Records to use:
▬▬▬▬▬▬

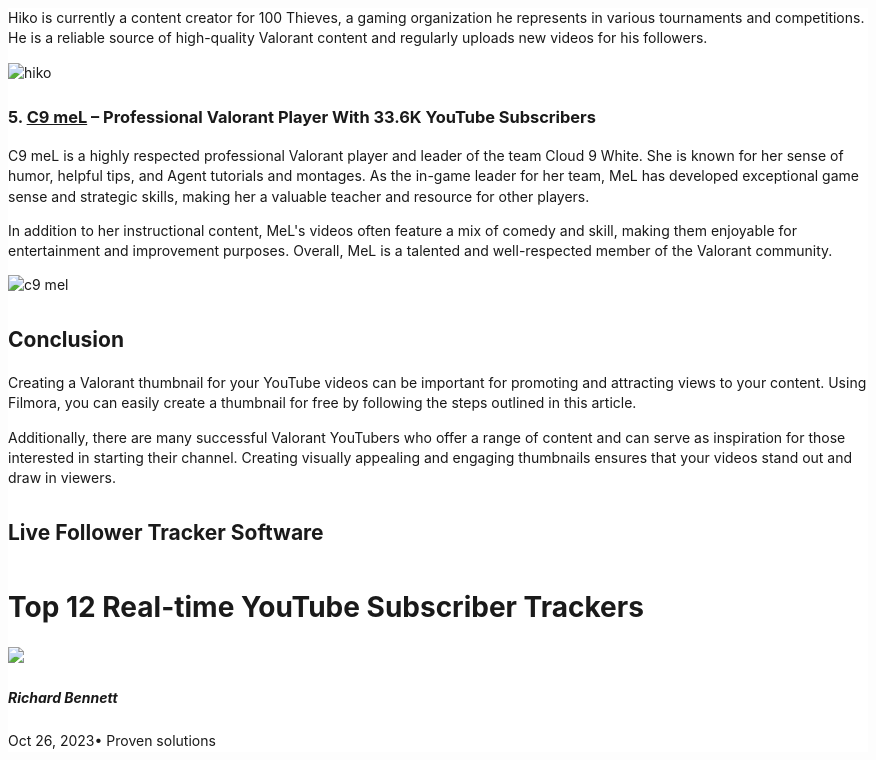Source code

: Hiko is currently a content creator for 100 Thieves, a gaming organization he represents in various tournaments and competitions. He is a reliable source of high-quality Valorant content and regularly uploads new videos for his followers.

![hiko](https://images.wondershare.com/filmora/article-images/hiko.jpg)

### 5\. [C9 meL](https://www.youtube.com/c/C9meL) – Professional Valorant Player With 33.6K YouTube Subscribers

C9 meL is a highly respected professional Valorant player and leader of the team Cloud 9 White. She is known for her sense of humor, helpful tips, and Agent tutorials and montages. As the in-game leader for her team, MeL has developed exceptional game sense and strategic skills, making her a valuable teacher and resource for other players.

In addition to her instructional content, MeL's videos often feature a mix of comedy and skill, making them enjoyable for entertainment and improvement purposes. Overall, MeL is a talented and well-respected member of the Valorant community.

![c9 mel](https://images.wondershare.com/filmora/article-images/c9-mel.jpg)

## Conclusion

Creating a Valorant thumbnail for your YouTube videos can be important for promoting and attracting views to your content. Using Filmora, you can easily create a thumbnail for free by following the steps outlined in this article.

Additionally, there are many successful Valorant YouTubers who offer a range of content and can serve as inspiration for those interested in starting their channel. Creating visually appealing and engaging thumbnails ensures that your videos stand out and draw in viewers.

<ins class="adsbygoogle"
     style="display:block"
     data-ad-format="autorelaxed"
     data-ad-client="ca-pub-7571918770474297"
     data-ad-slot="1223367746"></ins>

<ins class="adsbygoogle"
     style="display:block"
     data-ad-format="autorelaxed"
     data-ad-client="ca-pub-7571918770474297"
     data-ad-slot="1223367746"></ins>

## Live Follower Tracker Software

# Top 12 Real-time YouTube Subscriber Trackers

![](https://images.wondershare.com/filmora/article-images/richard-bennett.jpg)

##### Richard Bennett

 Oct 26, 2023• Proven solutions
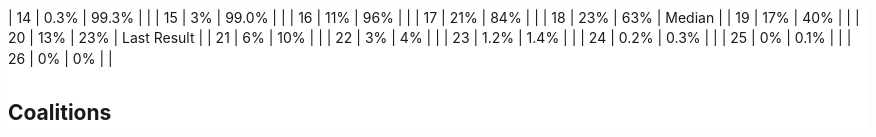 | 14 | 0.3% | 99.3% |  |
| 15 | 3% | 99.0% |  |
| 16 | 11% | 96% |  |
| 17 | 21% | 84% |  |
| 18 | 23% | 63% | Median |
| 19 | 17% | 40% |  |
| 20 | 13% | 23% | Last Result |
| 21 | 6% | 10% |  |
| 22 | 3% | 4% |  |
| 23 | 1.2% | 1.4% |  |
| 24 | 0.2% | 0.3% |  |
| 25 | 0% | 0.1% |  |
| 26 | 0% | 0% |  |


## Coalitions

▬▬▬▬▬▬

About this task:
An exact retyping of the lines from the one with "63% | Median |" to the end of the material above, with both ends included and nothing added, is the required answer.

Solved problem:
| 18 | 23% | 63% | Median |
| 19 | 17% | 40% |  |
| 20 | 13% | 23% | Last Result |
| 21 | 6% | 10% |  |
| 22 | 3% | 4% |  |
| 23 | 1.2% | 1.4% |  |
| 24 | 0.2% | 0.3% |  |
| 25 | 0% | 0.1% |  |
| 26 | 0% | 0% |  |


## Coalitions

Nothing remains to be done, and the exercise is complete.